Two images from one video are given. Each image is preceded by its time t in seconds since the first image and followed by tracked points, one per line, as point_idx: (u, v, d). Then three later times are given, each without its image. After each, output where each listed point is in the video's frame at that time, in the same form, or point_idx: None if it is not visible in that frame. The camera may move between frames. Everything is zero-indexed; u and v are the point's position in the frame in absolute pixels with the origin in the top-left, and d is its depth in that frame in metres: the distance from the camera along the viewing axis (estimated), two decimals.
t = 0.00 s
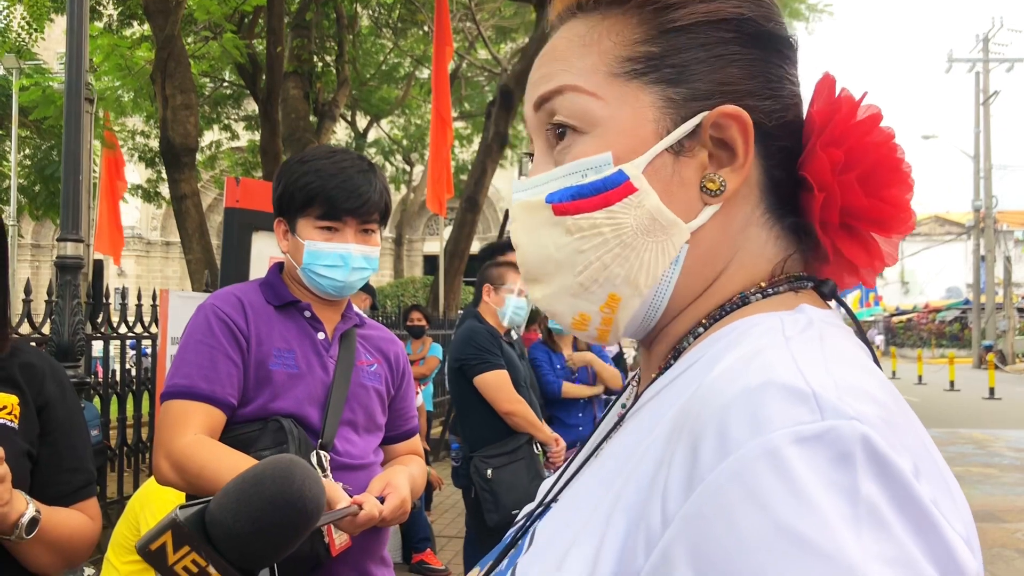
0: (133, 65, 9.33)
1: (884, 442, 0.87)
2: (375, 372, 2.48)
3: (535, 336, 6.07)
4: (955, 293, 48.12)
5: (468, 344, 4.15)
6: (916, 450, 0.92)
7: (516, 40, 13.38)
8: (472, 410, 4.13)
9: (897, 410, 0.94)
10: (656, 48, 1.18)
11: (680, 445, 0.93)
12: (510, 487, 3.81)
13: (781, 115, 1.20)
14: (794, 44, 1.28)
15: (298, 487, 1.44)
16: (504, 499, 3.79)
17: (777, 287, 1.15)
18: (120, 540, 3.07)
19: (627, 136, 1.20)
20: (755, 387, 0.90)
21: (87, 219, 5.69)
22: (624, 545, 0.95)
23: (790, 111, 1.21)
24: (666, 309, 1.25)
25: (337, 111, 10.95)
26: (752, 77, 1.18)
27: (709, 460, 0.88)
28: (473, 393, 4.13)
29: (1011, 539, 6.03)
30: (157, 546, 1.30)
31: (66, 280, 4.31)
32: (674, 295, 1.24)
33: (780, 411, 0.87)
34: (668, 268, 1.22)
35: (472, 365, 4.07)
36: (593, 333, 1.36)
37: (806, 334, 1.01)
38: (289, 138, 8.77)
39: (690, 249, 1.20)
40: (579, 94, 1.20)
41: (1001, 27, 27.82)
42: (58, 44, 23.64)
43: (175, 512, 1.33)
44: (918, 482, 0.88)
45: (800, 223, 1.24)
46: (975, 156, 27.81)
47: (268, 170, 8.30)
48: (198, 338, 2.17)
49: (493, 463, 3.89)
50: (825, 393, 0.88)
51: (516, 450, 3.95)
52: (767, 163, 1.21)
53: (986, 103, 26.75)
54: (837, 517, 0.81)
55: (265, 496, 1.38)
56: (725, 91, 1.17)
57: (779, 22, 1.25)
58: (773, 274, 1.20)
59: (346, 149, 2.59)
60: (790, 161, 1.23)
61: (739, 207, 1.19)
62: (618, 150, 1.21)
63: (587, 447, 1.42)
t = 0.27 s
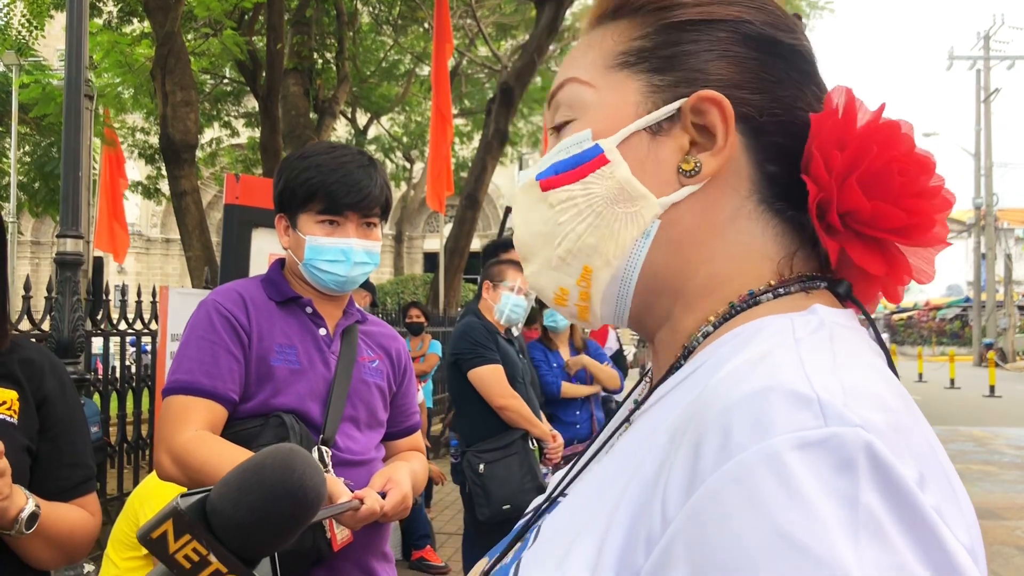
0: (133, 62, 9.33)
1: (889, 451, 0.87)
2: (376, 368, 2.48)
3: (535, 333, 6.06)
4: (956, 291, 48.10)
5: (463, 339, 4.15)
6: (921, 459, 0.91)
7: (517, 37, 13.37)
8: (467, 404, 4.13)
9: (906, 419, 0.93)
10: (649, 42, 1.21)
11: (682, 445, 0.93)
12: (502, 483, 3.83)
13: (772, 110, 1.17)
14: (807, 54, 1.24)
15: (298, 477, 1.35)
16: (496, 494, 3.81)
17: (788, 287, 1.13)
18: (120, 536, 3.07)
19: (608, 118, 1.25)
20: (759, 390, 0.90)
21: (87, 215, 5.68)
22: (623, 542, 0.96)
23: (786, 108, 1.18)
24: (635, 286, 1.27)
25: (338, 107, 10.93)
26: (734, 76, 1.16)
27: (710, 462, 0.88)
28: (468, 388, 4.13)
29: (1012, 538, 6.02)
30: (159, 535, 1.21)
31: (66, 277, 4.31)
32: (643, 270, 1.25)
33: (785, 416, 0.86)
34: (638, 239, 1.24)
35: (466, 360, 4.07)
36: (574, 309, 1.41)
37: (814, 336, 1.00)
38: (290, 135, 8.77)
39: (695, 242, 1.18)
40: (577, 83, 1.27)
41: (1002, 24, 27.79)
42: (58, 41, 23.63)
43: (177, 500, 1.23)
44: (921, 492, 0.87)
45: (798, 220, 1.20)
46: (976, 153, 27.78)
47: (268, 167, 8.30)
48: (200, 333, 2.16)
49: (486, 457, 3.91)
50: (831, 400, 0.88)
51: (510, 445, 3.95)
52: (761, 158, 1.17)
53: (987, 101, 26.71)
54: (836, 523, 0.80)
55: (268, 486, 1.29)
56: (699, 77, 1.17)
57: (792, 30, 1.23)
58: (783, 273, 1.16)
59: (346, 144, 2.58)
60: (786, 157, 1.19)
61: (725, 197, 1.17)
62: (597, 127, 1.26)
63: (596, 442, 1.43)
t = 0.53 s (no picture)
0: (132, 60, 9.32)
1: (858, 444, 0.87)
2: (378, 366, 2.49)
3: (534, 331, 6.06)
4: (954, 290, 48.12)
5: (461, 337, 4.14)
6: (897, 453, 0.91)
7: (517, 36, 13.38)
8: (465, 402, 4.13)
9: (884, 413, 0.93)
10: (666, 37, 1.21)
11: (658, 439, 0.94)
12: (499, 480, 3.83)
13: (783, 110, 1.16)
14: (830, 49, 1.23)
15: (307, 471, 1.30)
16: (493, 491, 3.82)
17: (780, 286, 1.13)
18: (120, 534, 3.07)
19: (620, 115, 1.25)
20: (731, 384, 0.91)
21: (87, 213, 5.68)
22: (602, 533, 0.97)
23: (800, 107, 1.18)
24: (639, 281, 1.28)
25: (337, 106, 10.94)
26: (750, 75, 1.16)
27: (680, 454, 0.89)
28: (466, 385, 4.13)
29: (1010, 536, 6.03)
30: (167, 529, 1.18)
31: (66, 275, 4.31)
32: (647, 266, 1.25)
33: (754, 410, 0.87)
34: (642, 237, 1.24)
35: (464, 358, 4.07)
36: (582, 301, 1.42)
37: (797, 332, 1.00)
38: (289, 133, 8.78)
39: (696, 241, 1.19)
40: (593, 79, 1.28)
41: (1001, 24, 27.81)
42: (57, 40, 23.62)
43: (186, 493, 1.21)
44: (891, 485, 0.86)
45: (803, 220, 1.19)
46: (975, 152, 27.80)
47: (268, 165, 8.30)
48: (202, 330, 2.17)
49: (484, 455, 3.92)
50: (801, 394, 0.88)
51: (508, 443, 3.95)
52: (771, 157, 1.17)
53: (986, 100, 26.73)
54: (797, 514, 0.80)
55: (275, 480, 1.25)
56: (714, 78, 1.17)
57: (810, 27, 1.22)
58: (776, 272, 1.16)
59: (347, 142, 2.59)
60: (798, 157, 1.19)
61: (730, 194, 1.17)
62: (608, 124, 1.27)
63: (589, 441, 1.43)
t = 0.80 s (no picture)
0: (132, 62, 9.32)
1: (829, 431, 0.86)
2: (378, 366, 2.48)
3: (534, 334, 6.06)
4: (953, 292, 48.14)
5: (462, 338, 4.13)
6: (872, 439, 0.90)
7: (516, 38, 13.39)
8: (465, 404, 4.13)
9: (859, 400, 0.92)
10: (655, 37, 1.20)
11: (634, 431, 0.94)
12: (499, 481, 3.83)
13: (771, 112, 1.15)
14: (824, 48, 1.21)
15: (322, 474, 1.34)
16: (492, 492, 3.82)
17: (760, 282, 1.12)
18: (119, 536, 3.06)
19: (606, 116, 1.25)
20: (704, 373, 0.91)
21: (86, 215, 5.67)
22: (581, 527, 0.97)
23: (789, 109, 1.17)
24: (613, 276, 1.29)
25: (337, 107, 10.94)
26: (741, 76, 1.15)
27: (654, 444, 0.89)
28: (466, 387, 4.12)
29: (1010, 538, 6.02)
30: (180, 533, 1.22)
31: (65, 276, 4.30)
32: (621, 263, 1.27)
33: (726, 399, 0.87)
34: (617, 236, 1.26)
35: (464, 359, 4.07)
36: (560, 291, 1.45)
37: (773, 323, 1.00)
38: (288, 135, 8.78)
39: (677, 240, 1.19)
40: (585, 78, 1.28)
41: (999, 26, 27.85)
42: (57, 42, 23.64)
43: (199, 497, 1.24)
44: (862, 471, 0.85)
45: (787, 220, 1.18)
46: (974, 154, 27.82)
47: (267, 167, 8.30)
48: (204, 330, 2.16)
49: (483, 456, 3.91)
50: (772, 382, 0.88)
51: (508, 444, 3.94)
52: (758, 159, 1.16)
53: (985, 102, 26.76)
54: (768, 499, 0.80)
55: (289, 484, 1.29)
56: (703, 81, 1.16)
57: (805, 26, 1.21)
58: (757, 269, 1.15)
59: (350, 143, 2.58)
60: (788, 159, 1.18)
61: (712, 195, 1.16)
62: (594, 124, 1.27)
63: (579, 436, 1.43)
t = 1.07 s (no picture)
0: (134, 69, 9.35)
1: (825, 449, 0.87)
2: (382, 376, 2.49)
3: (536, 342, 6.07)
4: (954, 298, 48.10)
5: (463, 346, 4.14)
6: (868, 456, 0.90)
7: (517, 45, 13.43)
8: (466, 412, 4.13)
9: (854, 418, 0.92)
10: (653, 57, 1.22)
11: (632, 449, 0.95)
12: (500, 490, 3.83)
13: (768, 132, 1.16)
14: (824, 68, 1.22)
15: (340, 493, 1.40)
16: (494, 501, 3.82)
17: (758, 298, 1.13)
18: (118, 544, 3.07)
19: (604, 136, 1.26)
20: (701, 392, 0.91)
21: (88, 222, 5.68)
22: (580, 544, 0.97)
23: (786, 129, 1.18)
24: (622, 295, 1.30)
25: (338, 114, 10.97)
26: (738, 97, 1.16)
27: (653, 463, 0.89)
28: (468, 395, 4.13)
29: (1010, 547, 6.00)
30: (201, 550, 1.33)
31: (66, 284, 4.31)
32: (629, 282, 1.28)
33: (722, 418, 0.88)
34: (622, 256, 1.27)
35: (466, 367, 4.07)
36: (571, 311, 1.46)
37: (769, 342, 1.01)
38: (289, 142, 8.81)
39: (675, 258, 1.20)
40: (583, 97, 1.30)
41: (999, 34, 27.93)
42: (60, 49, 23.71)
43: (220, 515, 1.35)
44: (857, 489, 0.85)
45: (783, 239, 1.19)
46: (975, 161, 27.85)
47: (269, 174, 8.31)
48: (209, 339, 2.17)
49: (485, 465, 3.92)
50: (767, 401, 0.88)
51: (509, 452, 3.95)
52: (754, 179, 1.17)
53: (986, 110, 26.80)
54: (766, 519, 0.81)
55: (305, 506, 1.36)
56: (700, 101, 1.17)
57: (804, 45, 1.21)
58: (756, 285, 1.16)
59: (354, 154, 2.60)
60: (784, 179, 1.19)
61: (711, 213, 1.17)
62: (592, 144, 1.28)
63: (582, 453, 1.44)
————
* _Task directions_:
Give back exactly the lines from the first line of the data through the line with "39: (690, 249, 1.20)", pictures excluded.

* _Solution for this problem_:
Two images from one video are given. Each image is preceded by its time t in seconds since the first image and followed by tracked points, one per line, as point_idx: (u, v, d). Then three later times are given, each without its image. After each, output where each listed point is in the video's frame at that time, in the same form, or point_idx: None if it is not visible in that frame. The camera may move between frames. Everything is zero-indexed; u and v are the point's position in the frame in absolute pixels with the origin in the top-left, and d is its depth in that frame in metres: the distance from the camera along the viewing axis (estimated), two decimals.
t = 0.00 s
0: (133, 65, 9.33)
1: (884, 442, 0.87)
2: (375, 372, 2.48)
3: (535, 336, 6.07)
4: (955, 293, 48.12)
5: (468, 344, 4.15)
6: (916, 450, 0.92)
7: (516, 40, 13.38)
8: (472, 410, 4.13)
9: (897, 410, 0.94)
10: (656, 48, 1.18)
11: (680, 445, 0.93)
12: (510, 487, 3.81)
13: (781, 115, 1.20)
14: (794, 44, 1.28)
15: (298, 487, 1.44)
16: (504, 499, 3.79)
17: (777, 287, 1.15)
18: (120, 540, 3.07)
19: (627, 136, 1.20)
20: (755, 387, 0.90)
21: (87, 219, 5.69)
22: (624, 545, 0.95)
23: (790, 111, 1.21)
24: (666, 309, 1.25)
25: (337, 111, 10.95)
26: (752, 77, 1.18)
27: (709, 460, 0.88)
28: (473, 393, 4.13)
29: (1011, 539, 6.03)
30: (157, 546, 1.30)
31: (66, 280, 4.31)
32: (674, 295, 1.24)
33: (780, 411, 0.87)
34: (668, 268, 1.22)
35: (472, 365, 4.07)
36: (593, 333, 1.36)
37: (806, 334, 1.01)
38: (289, 138, 8.77)
39: (690, 249, 1.20)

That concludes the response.